Friday, July 26, 2013

Life in Small Places

I've been distracted for a while with regular life stuff and garden stuff.  I'm back now and have lots of material for new still life.  The weather is cooler too which is conducive to working in the studio.
Today I'm heading to the garden to hopefully pick the first red tomatoes.  It's Friday and a gorgeous day.

Saturday, June 1, 2013

Working Process Ramblings

Working process - what does it really mean to a painter and what does a painter mean when they refer to it.  As I'm writing exhibition proposals I've been thinking about it and have been able to identify a few things it means to me.

Silver Cup Square, 16x24inches, Oil on Wood Panel

Process is taking over in my studio again. I've always been guided by my working process - a thing that happens without planning or foresight but a kind of following and surrendering to an automatic process where the hand seems to know what to do and the mind follows and trusts it.  Smalls were taking over in my studio. Painting on a very small scale, while very limiting, is also very satisfying and ironically is satisfying because it is limiting. Typically a large painting can take months, sometimes a year to figure out. A small painting can be completed in 3 or 4 painting sessions and the problems that aren't solved are easily forgiven.  A large painting occupies a large part of the mind, both in and out of the studio, and it becomes a struggle to keep moving through the process of finding where the painting wants to go and what it wants to be, unlike setting out to paint a vase of flowers on an 8x8 inch panel.
I've been so involved with doing small work this past year, where so much is pre-planned and it is so much a matter of exercise, increasing skill and getting stuff down in an uncomplicated and quick way. It is a  type of 'sketching' for me. I suspect my brain needed the break from the more involved problems of larger work that spreads across a series rather than one or two pieces. But the work of the smalls has added a new element to the larger work. Honing of skill and identifying a personal vocabulary of subject matter were important by products of the enjoyable work of painting smalls.

There are moments now, familiar to me from years of working this way,  where I freely and impulsively uncap paint tubes, begin to mix large amounts of colour, grab my rags & scrapers and smear the entire painting with paint over something previously carefully painted and then moments later scrape it back to reveal a fragment of the former painting.  It can sometimes lead nowhere but most often the cumulative layers do lead somewhere. It is a matter of trust.

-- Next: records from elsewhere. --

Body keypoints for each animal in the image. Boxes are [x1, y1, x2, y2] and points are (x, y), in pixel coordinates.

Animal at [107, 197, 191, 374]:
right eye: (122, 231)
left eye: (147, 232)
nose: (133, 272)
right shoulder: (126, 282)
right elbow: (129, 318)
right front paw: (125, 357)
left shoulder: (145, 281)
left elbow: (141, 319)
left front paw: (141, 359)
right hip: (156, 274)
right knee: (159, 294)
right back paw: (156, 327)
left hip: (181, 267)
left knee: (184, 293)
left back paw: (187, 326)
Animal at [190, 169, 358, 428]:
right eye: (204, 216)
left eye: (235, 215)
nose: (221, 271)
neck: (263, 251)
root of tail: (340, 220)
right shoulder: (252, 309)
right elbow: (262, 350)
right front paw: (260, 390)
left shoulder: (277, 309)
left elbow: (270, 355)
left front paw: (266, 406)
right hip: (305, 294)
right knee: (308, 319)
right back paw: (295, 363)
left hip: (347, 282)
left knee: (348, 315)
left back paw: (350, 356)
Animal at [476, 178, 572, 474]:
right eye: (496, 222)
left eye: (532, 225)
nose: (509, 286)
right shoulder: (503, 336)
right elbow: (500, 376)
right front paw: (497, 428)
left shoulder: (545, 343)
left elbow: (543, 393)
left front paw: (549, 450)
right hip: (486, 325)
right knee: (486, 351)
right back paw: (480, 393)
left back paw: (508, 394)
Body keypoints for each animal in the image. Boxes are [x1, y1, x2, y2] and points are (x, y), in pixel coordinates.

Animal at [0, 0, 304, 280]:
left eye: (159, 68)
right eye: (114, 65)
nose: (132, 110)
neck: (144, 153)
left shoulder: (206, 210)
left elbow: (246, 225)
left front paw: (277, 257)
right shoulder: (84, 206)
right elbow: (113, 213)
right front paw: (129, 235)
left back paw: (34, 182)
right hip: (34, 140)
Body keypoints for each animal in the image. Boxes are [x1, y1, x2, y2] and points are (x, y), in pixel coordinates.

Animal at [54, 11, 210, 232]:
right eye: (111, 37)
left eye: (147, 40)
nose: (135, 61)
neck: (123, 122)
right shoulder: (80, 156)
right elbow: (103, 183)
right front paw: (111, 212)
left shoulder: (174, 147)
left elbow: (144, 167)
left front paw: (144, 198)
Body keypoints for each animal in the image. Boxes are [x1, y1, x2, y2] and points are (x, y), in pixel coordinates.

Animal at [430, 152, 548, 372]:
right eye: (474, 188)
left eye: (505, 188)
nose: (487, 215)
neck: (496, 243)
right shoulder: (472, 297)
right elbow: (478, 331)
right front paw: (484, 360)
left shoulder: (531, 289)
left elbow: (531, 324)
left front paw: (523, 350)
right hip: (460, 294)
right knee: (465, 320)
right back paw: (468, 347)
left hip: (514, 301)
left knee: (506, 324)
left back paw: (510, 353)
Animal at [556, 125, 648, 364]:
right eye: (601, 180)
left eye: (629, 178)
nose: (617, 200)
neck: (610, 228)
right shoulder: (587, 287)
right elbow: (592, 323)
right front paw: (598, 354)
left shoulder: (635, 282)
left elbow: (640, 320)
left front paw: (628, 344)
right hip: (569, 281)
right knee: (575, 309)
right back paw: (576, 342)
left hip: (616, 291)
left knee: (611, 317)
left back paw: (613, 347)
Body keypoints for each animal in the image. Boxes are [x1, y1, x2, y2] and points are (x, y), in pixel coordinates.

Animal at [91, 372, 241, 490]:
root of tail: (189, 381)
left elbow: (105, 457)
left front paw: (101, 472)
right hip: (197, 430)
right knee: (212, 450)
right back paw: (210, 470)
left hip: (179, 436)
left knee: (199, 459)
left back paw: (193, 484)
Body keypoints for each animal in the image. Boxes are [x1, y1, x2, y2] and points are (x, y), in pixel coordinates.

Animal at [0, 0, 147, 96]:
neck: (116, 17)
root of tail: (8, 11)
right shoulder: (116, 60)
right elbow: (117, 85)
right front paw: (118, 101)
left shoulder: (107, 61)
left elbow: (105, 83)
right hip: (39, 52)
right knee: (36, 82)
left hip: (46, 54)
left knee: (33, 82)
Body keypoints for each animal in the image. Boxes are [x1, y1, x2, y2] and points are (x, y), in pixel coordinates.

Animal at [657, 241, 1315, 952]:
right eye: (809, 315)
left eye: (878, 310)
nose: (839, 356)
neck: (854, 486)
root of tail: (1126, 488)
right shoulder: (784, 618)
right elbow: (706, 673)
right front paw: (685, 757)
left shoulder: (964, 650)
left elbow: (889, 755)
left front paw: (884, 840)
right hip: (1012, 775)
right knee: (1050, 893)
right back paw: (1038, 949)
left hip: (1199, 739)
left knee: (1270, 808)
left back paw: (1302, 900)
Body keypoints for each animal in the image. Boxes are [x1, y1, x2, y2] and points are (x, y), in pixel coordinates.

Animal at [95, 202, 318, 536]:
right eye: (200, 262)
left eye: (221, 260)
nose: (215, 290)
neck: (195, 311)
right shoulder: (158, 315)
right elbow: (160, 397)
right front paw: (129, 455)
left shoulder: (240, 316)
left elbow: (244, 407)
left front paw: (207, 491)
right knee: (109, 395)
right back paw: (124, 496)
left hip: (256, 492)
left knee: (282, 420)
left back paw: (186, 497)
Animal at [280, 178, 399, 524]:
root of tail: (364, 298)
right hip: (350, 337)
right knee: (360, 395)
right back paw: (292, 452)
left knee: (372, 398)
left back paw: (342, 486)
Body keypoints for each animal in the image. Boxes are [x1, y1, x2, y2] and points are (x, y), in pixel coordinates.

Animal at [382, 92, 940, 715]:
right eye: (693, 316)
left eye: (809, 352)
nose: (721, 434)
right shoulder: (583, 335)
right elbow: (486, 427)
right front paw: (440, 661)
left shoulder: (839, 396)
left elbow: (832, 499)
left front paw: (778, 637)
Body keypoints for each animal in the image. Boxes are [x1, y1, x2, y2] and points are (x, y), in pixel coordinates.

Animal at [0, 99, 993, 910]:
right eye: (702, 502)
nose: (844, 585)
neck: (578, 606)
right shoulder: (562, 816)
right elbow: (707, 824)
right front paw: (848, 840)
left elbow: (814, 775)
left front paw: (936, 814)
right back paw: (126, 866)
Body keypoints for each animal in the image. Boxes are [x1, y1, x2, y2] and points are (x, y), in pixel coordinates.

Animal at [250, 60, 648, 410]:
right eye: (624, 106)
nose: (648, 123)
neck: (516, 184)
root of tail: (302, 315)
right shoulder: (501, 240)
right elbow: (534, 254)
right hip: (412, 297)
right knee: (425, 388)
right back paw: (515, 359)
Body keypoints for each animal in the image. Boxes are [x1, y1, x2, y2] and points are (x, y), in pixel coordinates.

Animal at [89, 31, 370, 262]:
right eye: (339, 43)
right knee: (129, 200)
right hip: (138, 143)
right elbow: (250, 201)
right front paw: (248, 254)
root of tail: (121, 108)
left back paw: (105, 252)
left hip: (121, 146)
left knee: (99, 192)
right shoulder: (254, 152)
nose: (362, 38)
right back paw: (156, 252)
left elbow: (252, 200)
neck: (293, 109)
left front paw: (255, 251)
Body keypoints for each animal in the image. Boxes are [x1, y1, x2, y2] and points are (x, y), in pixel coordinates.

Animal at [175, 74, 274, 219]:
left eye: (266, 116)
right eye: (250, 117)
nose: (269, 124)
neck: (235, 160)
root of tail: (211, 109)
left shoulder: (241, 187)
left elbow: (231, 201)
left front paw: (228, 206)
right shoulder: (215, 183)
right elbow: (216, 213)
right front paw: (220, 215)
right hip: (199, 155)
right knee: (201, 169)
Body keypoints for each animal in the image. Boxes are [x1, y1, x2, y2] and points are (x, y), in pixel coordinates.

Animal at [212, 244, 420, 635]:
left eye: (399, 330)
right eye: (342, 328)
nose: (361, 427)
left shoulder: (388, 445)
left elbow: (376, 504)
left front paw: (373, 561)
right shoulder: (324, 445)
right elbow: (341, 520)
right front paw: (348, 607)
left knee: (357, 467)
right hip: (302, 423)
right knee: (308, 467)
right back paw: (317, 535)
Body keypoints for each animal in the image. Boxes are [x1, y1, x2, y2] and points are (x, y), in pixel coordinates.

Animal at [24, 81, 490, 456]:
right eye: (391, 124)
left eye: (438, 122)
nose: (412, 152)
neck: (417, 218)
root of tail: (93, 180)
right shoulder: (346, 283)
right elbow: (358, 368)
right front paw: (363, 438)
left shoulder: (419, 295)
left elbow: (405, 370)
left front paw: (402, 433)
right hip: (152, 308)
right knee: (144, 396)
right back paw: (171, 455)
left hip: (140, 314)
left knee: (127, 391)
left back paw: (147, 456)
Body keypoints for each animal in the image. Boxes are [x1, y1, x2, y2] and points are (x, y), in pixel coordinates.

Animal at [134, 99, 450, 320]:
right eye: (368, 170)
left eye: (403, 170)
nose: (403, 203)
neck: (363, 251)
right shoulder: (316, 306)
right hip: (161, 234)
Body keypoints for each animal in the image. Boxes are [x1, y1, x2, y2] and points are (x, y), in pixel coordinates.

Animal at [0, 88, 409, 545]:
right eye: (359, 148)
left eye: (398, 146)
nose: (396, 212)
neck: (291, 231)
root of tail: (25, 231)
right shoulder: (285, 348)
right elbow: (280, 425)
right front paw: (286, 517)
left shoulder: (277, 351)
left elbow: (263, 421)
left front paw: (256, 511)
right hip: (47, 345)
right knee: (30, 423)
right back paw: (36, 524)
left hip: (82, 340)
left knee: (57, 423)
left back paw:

Trusting yourself, trusting the process, trusting that it matters.  Lessons important not just for painting.
 In a way, the meaning of  the words 'working process' can be understood  as working instinctively or intuitively; an un-selfconscious and unaffected involvement with materials

I need to remember to allow myself to be guided by this working process as a way of breaking through blocks and during times when the work feels empty.

Saturday, May 18, 2013

The Lost Pears, 24x30in, Oil on Wood Panel

Bringing my two interests together in this painting - my love for paint & abstraction together with traditional still life. This painting has many layers and the surface is scored and scraped back revealing the layers beneath. I am always so much happier painting on a well developed surface like this rather than a perfect white blank canvas. The forms seem to develop more quickly and intuitively when I see them against a textured colourful background.

Friday, May 17, 2013

New Painting

Silver Cup, Oil on Wood Panel, 16x16 inches

I'm still here and getting new work done although my garden is more desirable to spend time in right now. Hope you enjoy the new painting. I love this silver cup.

Monday, April 15, 2013

New Green

Two Cups, Oil on Wood Panel, 18x18 inches

Maintaining a blog is a very difficult thing to do.  I started out doing it to keep a type of journal about my work and the ups & downs of it.  I've been busy painting and gathering supplies in the last month and purposefully neglected posting.  Spring is here and once the gardening season kicks off I will have less time in the studio and so decided to work as much as possible  before the good weather entices me  outdoors.  

When painting is going well I tend to forget the up and down cycles of a life in art. When it isn't going well I remember them.  It can be a life where you question everything and wonder about the sacrifices made for it.  When I start thinking too much about it I realize it's time for a break. Thankfully gardening season is returning and I need to let my hands get busy without so much thought - I'm actually looking forward to weeding.
Warm spring sun, wet garden, new green shoots - no thoughts.